A great wedding needs great invites. After all, you always want to make the best first impression with your guests. However, preparing a beautiful invite that incorporates traditional Chinese wedding etiquette can be a complicated task. To help you out we’ve prepared a helpful set of tips to guide you through the whole process, and covering everything from design to distribution.
What Should I Include in My Invites?
A wedding invite that follows traditional etiquette will contain a mix of information for guests, as well as traditional elements that carry symbolic meaning.
When including information for guests, make sure that you include the following details as a minimum:
- Date and time of the reception banquet
- Venue of the reception banquet
- Names of the bride and groom
- RSVP information
- Dress code (if there is one)
If you would like to incorporate traditional elements, we would recommend that you add:
- The date of the banquet according to the Chinese lunar calendar
- Traditional Chinese sayings
- A red packet with 20HKD
- A cake voucher
How Should I Design My Invites?
Choose a design and format that leaves plenty of space between all the elements. If you are incorporating both information and traditional elements, things can look crowded if you pack too much in to a small space.
A colour palette of red and gold is the most traditional. These are colours of wealth and celebration. However, it is not unknown for modern couples to use colours like ivory, cream and pink that are more commonly used in non-Chinese weddings. It’s best to stay away from darker shades such as green, black and blue as these are more commonly associated with mourning.
When Should I Start Finding Someone to Make My Invites?
Most couples send their invitations around 1 month before the day of the wedding banquet, so it makes sense to give yourself plenty of time to prepare beforehand to get everything just right.
We’d recommend starting the whole design and printing process 8 to 10 weeks before the wedding day. Remember, you’ve got to find a wedding card vendor, choose a colour scheme, decide on your text, arrange cake vouchers and red packets, as well as test print samples, so make sure you have the time to do this all before sending them out.
When Should I Send Out Invites?
You should be looking to send out invites 2 to 4 weeks before the date of the wedding banquet. Alternatively, it is also acceptable to send out invites after the ‘Guo Da Li’ ceremony between both the bride and the groom’s families.

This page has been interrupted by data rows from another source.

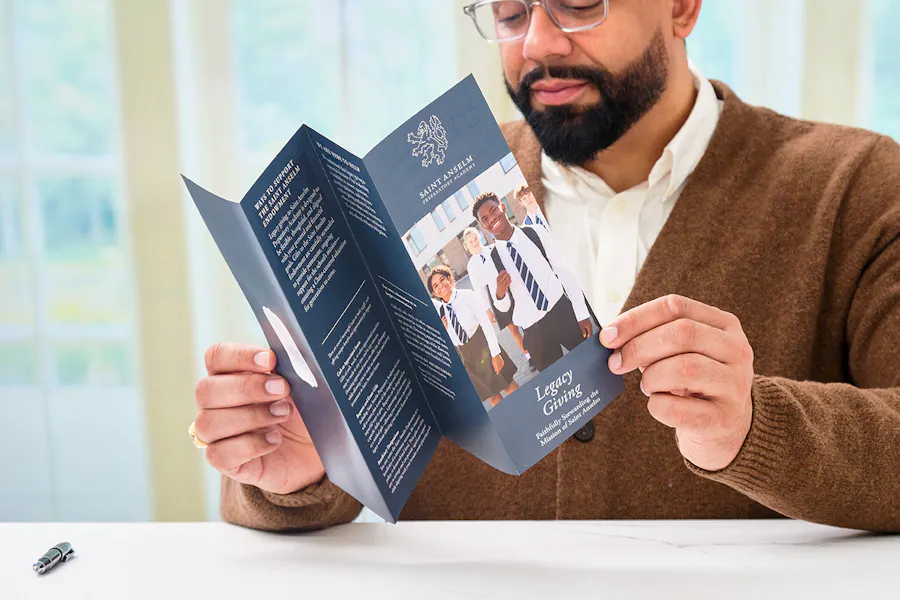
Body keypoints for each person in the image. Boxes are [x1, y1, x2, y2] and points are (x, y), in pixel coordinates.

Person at [191, 0, 900, 532]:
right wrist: (297, 467)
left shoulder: (857, 187)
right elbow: (341, 464)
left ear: (683, 7)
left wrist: (756, 426)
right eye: (509, 12)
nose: (537, 42)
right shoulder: (411, 200)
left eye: (580, 3)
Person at [473, 191, 592, 372]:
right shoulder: (491, 262)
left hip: (562, 313)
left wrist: (581, 312)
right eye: (485, 219)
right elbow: (503, 308)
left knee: (591, 363)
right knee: (560, 385)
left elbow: (564, 272)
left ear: (503, 208)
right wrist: (500, 292)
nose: (491, 219)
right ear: (483, 227)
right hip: (535, 332)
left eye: (493, 210)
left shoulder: (534, 233)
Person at [427, 265, 519, 407]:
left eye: (442, 280)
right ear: (434, 293)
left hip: (483, 347)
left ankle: (529, 410)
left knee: (507, 384)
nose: (441, 286)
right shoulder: (441, 313)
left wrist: (496, 354)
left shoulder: (467, 296)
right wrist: (443, 331)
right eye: (436, 286)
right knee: (492, 397)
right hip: (467, 357)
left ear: (449, 278)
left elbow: (486, 325)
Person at [461, 226, 533, 367]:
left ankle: (536, 349)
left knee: (526, 323)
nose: (474, 242)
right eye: (470, 242)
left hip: (512, 289)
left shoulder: (493, 249)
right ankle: (528, 356)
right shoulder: (472, 266)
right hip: (496, 297)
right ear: (467, 246)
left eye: (475, 238)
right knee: (513, 329)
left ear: (480, 237)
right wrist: (488, 310)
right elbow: (479, 290)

That said, sometimes these traditions clash with modern living. 2 to 4 weeks advance notice should give most guests ample time to prepare. However, if you have friends and family that live abroad and need more notice to book leave from work, flights and accommodation, you could also send them an informal ‘save the date’ message much earlier than you send them your paper invite.

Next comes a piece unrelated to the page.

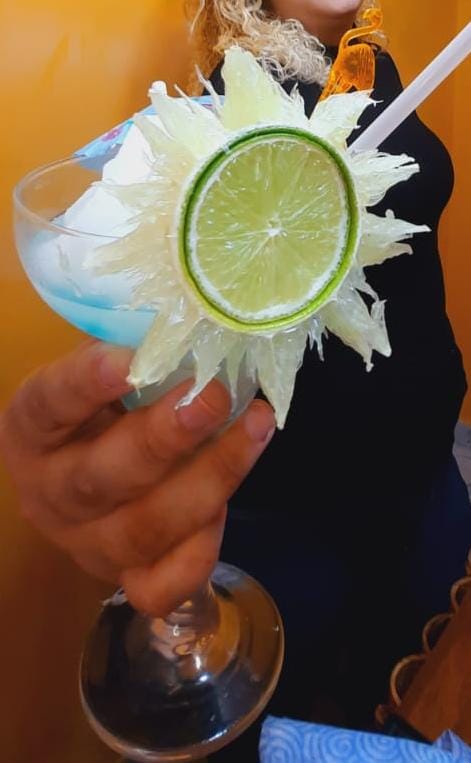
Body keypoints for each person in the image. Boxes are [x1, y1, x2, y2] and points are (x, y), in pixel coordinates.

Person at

How Many Invites Should I Send Out?
This depends a lot on your guest list. Important things to take into consideration are:
- You don’t need to send an invite out to each individual guest. You can send one invite per family, or one invite per couple.
- It is still traditional to send relatives an invite even if you know that they will not be able to attend. This is a matter of showing respect and including them in the ceremony even if they cannot physically be there.
How Should I Send Out Invites?
It’s perfectly okay to post your invites to guests. However, some couples also like to hand out their invites in person to close and elderly relatives. Some couples even arrange a family dinner to help with this.
Do I Need Different Invites if I am Having a Second Banquet or a Separate Wedding Ceremony?
So far we’ve covered invitations for the main wedding banquet. However, like many modern couples you may also be inviting your guests to a wedding ceremony at a separate venue, like a church. In this case, we would recommend creating two different sets of invitations: one for the ceremony and one for the banquet. This is because
- You may want to invite different groups of people to the ceremony and to the banquet, and they will need different information
- Cramming too much information in one place can get confusing. Especially if it is for one group of people, and not another
The same principles are true if you are arranging a second banquet for additional guests. In the long run, creating separate invitations makes things a lot clearer and easier to organise and manage
Your invites don’t just have to tell your guests about the date and venue of your wedding. They can carry a lot more meaning than a simple piece of paper. Here are some beautiful traditions still associated with wedding card etiquette:
Sending a Cake Voucher to Your Guests
A cake, or a cake voucher for more modern couples, is still one of the traditional gifts in the ‘Guo Da Li’ ceremony, where the groom’s family sends gifts to the bride’s family. Sending a cake voucher in your invite shares that gift with your guests
Sending a Red Packet to Your Guests
Your guests will be gifting you with red packets on the day of your wedding banquet. Providing them your own red packet in the invite is a way of reciprocating the gift, and thanking them in advance for their generosity.
Sending Invites to Family Members, Even If You Know They Cannot Attend
Family is a cornerstone of traditional culture, and so it’s essential that all your relatives are a part of your big day (even if they cannot physically attend). This is a great way of involving all your relatives in the process, especially if you can give them the invite in person.